Fragmento de página:
• • • •
Pero mañana también se cumplirán 40 años de la entrega del Nobel de Literatura a García Márquez, en Estocolmo, y ello me recuerda lo que don Enrique me comentó con respecto de la obra de su colega colombiano, cuando lo entrevisté en vísperas de volar yo a la capital sueca, encargado de cubrir la ceremonia de la premiación para mi emisora, la Radio Deutsche Welle (la BBC alemana). La noche del 16 de noviembre me encontré con “el hombre bueno de Colonia”, como le conocían los alemanes, en la casa de su nuera ecuatoriana, Carmen Alicia, y su hijo René, a quien logré convencer de que su padre me concediera una entrevista (cuando ya no concedía casi ninguna), por ser –ese fue mi argumento de fuerza– uno de los pocos autores alemanes que conocía a fondo la literatura en lengua española, y en especial la de nuestro continente.

Y cuando le pregunté por la obra de García Márquez, don Enrique me contestó lo siguiente: “La considero un fenómeno excepcional. Excepcional por cuanto en ella coinciden plenamente lo que llamamos compromiso y lo que llamamos poesía. Esa distinción tan específicamente burguesa entre literatura comprometida y literatura dizque pura, distinción que a mí me parece esquizofrénica, es algo que no existe para nada en la obra de García Márquez. Esto es lo que la hace excepcional, y para mí también es excepcional en el seno de la literatura latinoamericana. En los casos de Sabato, de Vargas Llosa, a quienes tanto estimo como autores, se puede percibir aún esa separación, una separación típicamente europea, entre literatura pura y literatura comprometida. En García Márquez está eliminada por completo, ambos elementos conforman una unidad, y en ese sentido configuran un mentís total a la separación en literatura de uno y otro tipo. Eso me parece excepcional en él, porque él es total en ambas direcciones. Una figura sorprendente en la Literatura”.

Ahora deseo recordar que aquel año también ganó un latinoamericano el Nobel de la Paz, el cual lo concede una comisión del Parlamento noruego y se entrega en Oslo: en 1982 fue un premio en favor del desarme, y se lo otorgaron ex aequo a la socióloga sueca Alva Myrdal, por su lucha en pro de la desnuclearización de Europa, y al diplomático mexicano Alfonso García Robles, por “su magnífico trabajo en las negociaciones de desarme de las Naciones Unidas”, y como figura señera en la firma del Tratado de Tlatelolco, proscribiendo las armas nucleares en América Latina.
• • • •
Registros dados:
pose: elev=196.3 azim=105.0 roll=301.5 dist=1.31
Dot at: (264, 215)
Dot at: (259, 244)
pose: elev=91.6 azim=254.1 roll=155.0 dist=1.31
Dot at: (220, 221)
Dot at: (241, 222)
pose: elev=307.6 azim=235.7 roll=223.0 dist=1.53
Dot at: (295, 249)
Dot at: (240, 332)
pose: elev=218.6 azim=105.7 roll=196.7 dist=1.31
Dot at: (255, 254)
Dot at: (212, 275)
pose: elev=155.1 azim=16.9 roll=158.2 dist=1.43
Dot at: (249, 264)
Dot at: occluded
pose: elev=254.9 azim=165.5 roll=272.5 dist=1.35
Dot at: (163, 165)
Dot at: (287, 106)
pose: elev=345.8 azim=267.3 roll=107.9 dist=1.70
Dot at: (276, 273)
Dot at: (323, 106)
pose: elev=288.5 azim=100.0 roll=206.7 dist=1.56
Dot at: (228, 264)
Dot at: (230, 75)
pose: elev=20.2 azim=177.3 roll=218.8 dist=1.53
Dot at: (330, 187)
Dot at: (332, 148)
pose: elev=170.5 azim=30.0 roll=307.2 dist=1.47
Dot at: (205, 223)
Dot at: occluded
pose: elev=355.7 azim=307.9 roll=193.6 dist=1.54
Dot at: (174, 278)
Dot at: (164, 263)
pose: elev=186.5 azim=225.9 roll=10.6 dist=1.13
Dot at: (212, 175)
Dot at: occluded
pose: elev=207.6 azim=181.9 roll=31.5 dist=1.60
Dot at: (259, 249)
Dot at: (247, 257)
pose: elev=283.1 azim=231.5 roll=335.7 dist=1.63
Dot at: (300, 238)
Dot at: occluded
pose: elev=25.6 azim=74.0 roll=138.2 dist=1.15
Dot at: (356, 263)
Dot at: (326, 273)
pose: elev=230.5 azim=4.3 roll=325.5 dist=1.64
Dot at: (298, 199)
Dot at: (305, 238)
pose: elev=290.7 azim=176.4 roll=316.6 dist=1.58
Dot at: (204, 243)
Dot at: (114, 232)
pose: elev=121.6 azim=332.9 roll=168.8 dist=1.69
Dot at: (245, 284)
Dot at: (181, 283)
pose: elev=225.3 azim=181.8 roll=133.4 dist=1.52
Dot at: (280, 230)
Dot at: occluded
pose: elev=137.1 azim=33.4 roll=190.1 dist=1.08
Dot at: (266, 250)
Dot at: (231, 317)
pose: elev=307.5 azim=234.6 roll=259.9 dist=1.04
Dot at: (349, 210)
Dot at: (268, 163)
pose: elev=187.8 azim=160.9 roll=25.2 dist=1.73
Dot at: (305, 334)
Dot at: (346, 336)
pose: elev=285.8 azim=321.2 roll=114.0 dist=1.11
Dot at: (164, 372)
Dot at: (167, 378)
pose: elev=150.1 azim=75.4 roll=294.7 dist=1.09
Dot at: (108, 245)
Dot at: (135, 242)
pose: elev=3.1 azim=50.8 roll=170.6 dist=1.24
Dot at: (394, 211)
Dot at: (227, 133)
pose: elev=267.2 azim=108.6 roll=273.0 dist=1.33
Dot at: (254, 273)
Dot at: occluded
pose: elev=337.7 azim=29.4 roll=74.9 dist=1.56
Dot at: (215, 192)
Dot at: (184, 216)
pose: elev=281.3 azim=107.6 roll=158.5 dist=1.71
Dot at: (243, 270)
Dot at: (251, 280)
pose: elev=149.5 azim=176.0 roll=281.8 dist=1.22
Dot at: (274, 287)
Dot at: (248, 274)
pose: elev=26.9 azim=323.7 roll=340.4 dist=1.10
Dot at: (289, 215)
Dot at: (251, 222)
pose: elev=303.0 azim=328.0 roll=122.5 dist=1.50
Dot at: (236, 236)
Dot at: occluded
• • • •
Aplica lo leído:
1/ En el fragmento sobre los premios Nobel de 1982, ¿para qué emisora iba a cubrir la ceremonia en Estocolmo quien escribe?
2/ Haz una lista de todas las personas que el fragmento sobre los premios Nobel de 1982 menciona por su nombre.
3/ Sigue escribiendo el fragmento sobre los premios Nobel de 1982 a partir de su última oración.
Estos registros vienen de una fuente distinta.

Respuestas escritas:
1/ Para la Radio Deutsche Welle.

2/
- García Márquez
- don Enrique
- Carmen Alicia
- René
- Sabato
- Vargas Llosa
- Alva Myrdal
- Alfonso García Robles

3/
Lo que no se sabe tanto es que aquel 1982 pudieron haber sido tres los latinoamericanos galardonados; también debió serlo uno de los investigadores médicos más preclaros del mundo, el hondureño Salvador Moncada, entretanto naturalizado británico, entretanto nombrado Sir por Elizabeth II (q.e.p.d.), entretanto Premio Príncipe de Asturias 1990… pero dos veces preterido en la concesión del Nobel de Fisiología y Medicina, en 1982 y 1998, porque se le acreditó el mérito de sus descubrimientos al respectivo jefe de los laboratorios donde Salvador Moncada investigaba.

Una imagen que no se me borra de la memoria está relacionada con la noche de la entrega del Nobel, en el salón que Gabriel García Márquez alquiló en el hotel donde se alojan los premiados, para que la nutrida embajada colombiana enviada a Estocolmo por el presidente Belisario Betancur pudiera festejar a sus anchas. Y esa imagen que no se me despinta del disco duro es la de la simpatía y la cordialidad de García Márquez hacia el bioquímico inglés John Robert Vane, a quien le había sido discernido el Nobel de Medicina, y a quien, por la razón que fuese, invitó a la fiesta en aquel salón que era como una Cartagena chiquita implantada en pleno corazón de Escandinavia.

Para mí (truman) capote, y mirando la escena desde muy cerca, sentado a una mesa con el doctor Álvaro Castaño Castillo, me preguntaba si Gabriel García Márquez se hubiese mostrado tan cordial con Vane, de saber que Vane acababa de recibir un Nobel que le correspondería naturalmente a un hondureño. Abrigo la convicción de que no lo habría invitado a la fiesta, pero eso, ay, nunca lo podremos saber.